Потоцкий засунул в горло кувшина два длинных и тонких, как револьверные стволы, пальца, облизал их, жмуря глаза и подергивая плечами от удовольствия.
– Не сметана, поэзия! Бальмонт! Северянин!
– М-мародерство.
– Что? – с веселым удивлением взглянул на него Потоцкий.
– Да! Это м-мародерство, то, чем вы сейчас занимаетесь.
– Вот так номер! Нас посадили в погреб и через час, мало два, расстреляют, а вы говорите, что угоститься сметаной из этого каменного мешка – грех?
– Именно! – дрожащим голосом произнес Осташин.

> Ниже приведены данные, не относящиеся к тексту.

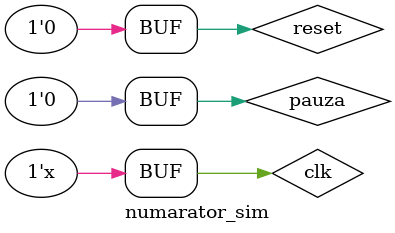
<source format=v>
`timescale 1ns / 1ps


module numarator_sim();
    reg clk, reset, pauza;
    wire [5:0] valoare_bin;
    wire carry_out;
    
    numarator test(clk, reset, pauza, valoare_bin, carry_out);
    
    always 
        #10 clk = !clk;
        
    initial begin
        reset = 1; clk = 0; pauza = 0;
        #40 reset = 0;
        #120 pauza = 1;
        #60 pauza = 0;
    
    end
endmodule

</source>
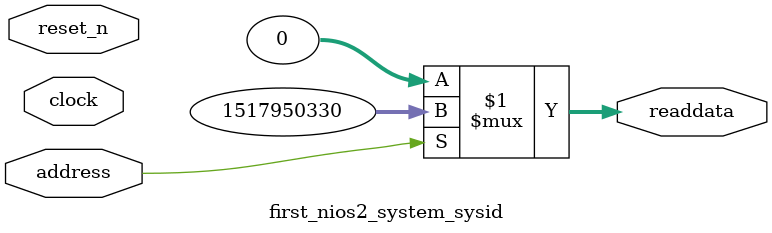
<source format=v>

`timescale 1ns / 1ps
// synthesis translate_on

// turn off superfluous verilog processor warnings 
// altera message_level Level1 
// altera message_off 10034 10035 10036 10037 10230 10240 10030 

module first_nios2_system_sysid (
               // inputs:
                address,
                clock,
                reset_n,

               // outputs:
                readdata
             )
;

  output  [ 31: 0] readdata;
  input            address;
  input            clock;
  input            reset_n;

  wire    [ 31: 0] readdata;
  //control_slave, which is an e_avalon_slave
  assign readdata = address ? 1517950330 : 0;

endmodule




</source>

– Вы идиот. Не обижайтесь, но это так, – сказал Потоцкий, облизывая пальцы. – Какая сметана!..
Полупрозрачное, будто составленное из восковых конструкций лицо Осташина передернулось.
– Как вам будет угодно, – звеня, произнес он.
– Да не ерепеньтесь вы, – с усталостью в голосе сказал поручик. – Мы сейчас в одной лодке. И лодка наша, к сожалению, сильно течет. – Он поставил кринку на ступень возле щелястой двери погреба. – Нам надо что-то придумать, Осташин. Мне двадцать семь, и я совершенно не хочу умирать. У меня невеста и мама в Тарнополе.
– П – поздравляю.
– Спасибо.
Потоцкий похлопал себя по карманам кителя и брюк, потом вспомнил, что серебряный портсигар его час назад отобрали номаховцы перед тем, как посадить в погреб, и разочарованно поморщился.